Task item: Check each line below for the word "username", and copy those that have it.

Saved data entries:

* * *

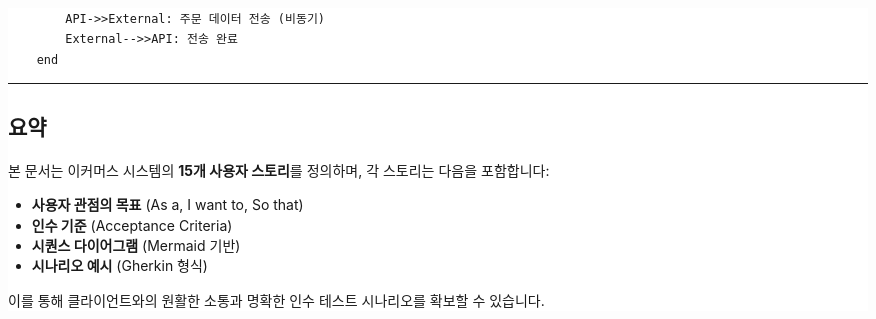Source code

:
 ```mermaid
        API->>External: 주문 데이터 전송 (비동기)
        External-->>API: 전송 완료
    end
```

---

## 요약

본 문서는 이커머스 시스템의 **15개 사용자 스토리**를 정의하며, 각 스토리는 다음을 포함합니다:

- **사용자 관점의 목표** (As a, I want to, So that)
- **인수 기준** (Acceptance Criteria)
- **시퀀스 다이어그램** (Mermaid 기반)
- **시나리오 예시** (Gherkin 형식)

이를 통해 클라이언트와의 원활한 소통과 명확한 인수 테스트 시나리오를 확보할 수 있습니다.

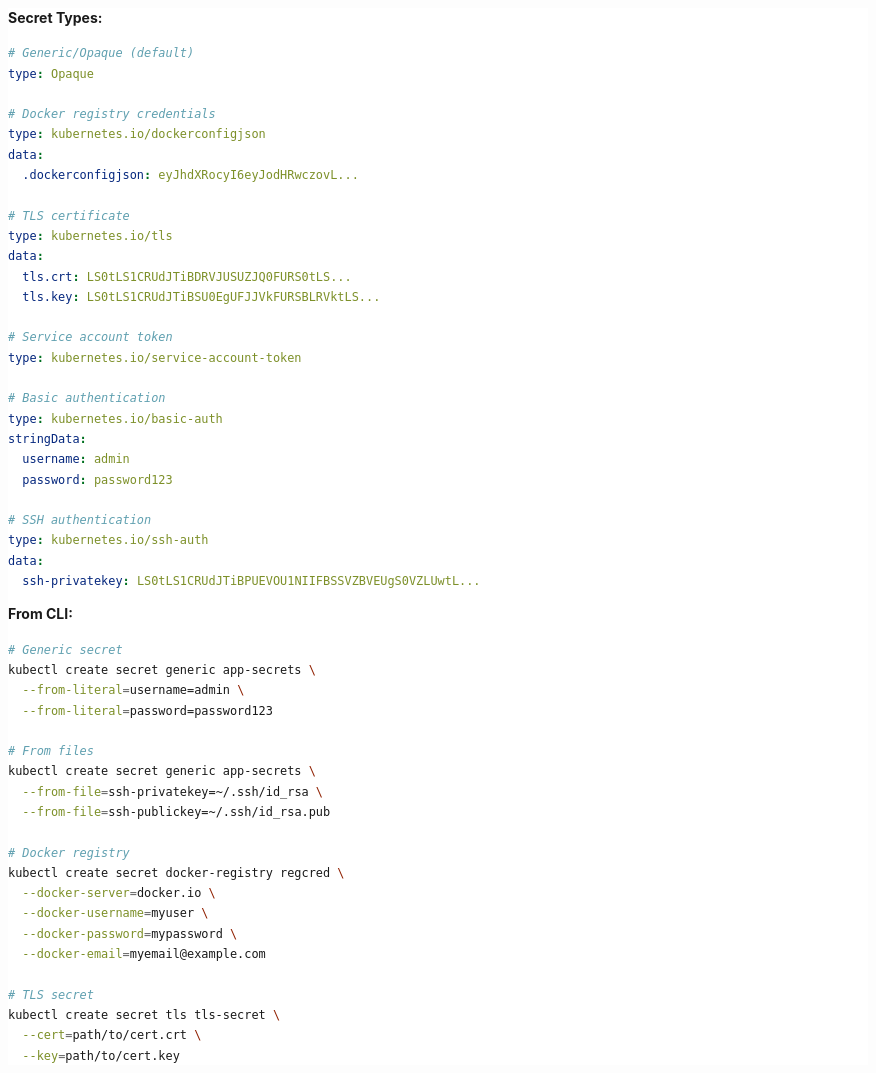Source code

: **Secret Types:**

```yaml
# Generic/Opaque (default)
type: Opaque

# Docker registry credentials
type: kubernetes.io/dockerconfigjson
data:
  .dockerconfigjson: eyJhdXRocyI6eyJodHRwczovL...

# TLS certificate
type: kubernetes.io/tls
data:
  tls.crt: LS0tLS1CRUdJTiBDRVJUSUZJQ0FURS0tLS...
  tls.key: LS0tLS1CRUdJTiBSU0EgUFJJVkFURSBLRVktLS...

# Service account token
type: kubernetes.io/service-account-token

# Basic authentication
type: kubernetes.io/basic-auth
stringData:
  username: admin
  password: password123

# SSH authentication
type: kubernetes.io/ssh-auth
data:
  ssh-privatekey: LS0tLS1CRUdJTiBPUEVOU1NIIFBSSVZBVEUgS0VZLUwtL...
```

**From CLI:**

```bash
# Generic secret
kubectl create secret generic app-secrets \
  --from-literal=username=admin \
  --from-literal=password=password123

# From files
kubectl create secret generic app-secrets \
  --from-file=ssh-privatekey=~/.ssh/id_rsa \
  --from-file=ssh-publickey=~/.ssh/id_rsa.pub

# Docker registry
kubectl create secret docker-registry regcred \
  --docker-server=docker.io \
  --docker-username=myuser \
  --docker-password=mypassword \
  --docker-email=myemail@example.com

# TLS secret
kubectl create secret tls tls-secret \
  --cert=path/to/cert.crt \
  --key=path/to/cert.key
```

* * *

Task solution:
  username: admin
  --from-literal=username=admin \
  --docker-username=myuser \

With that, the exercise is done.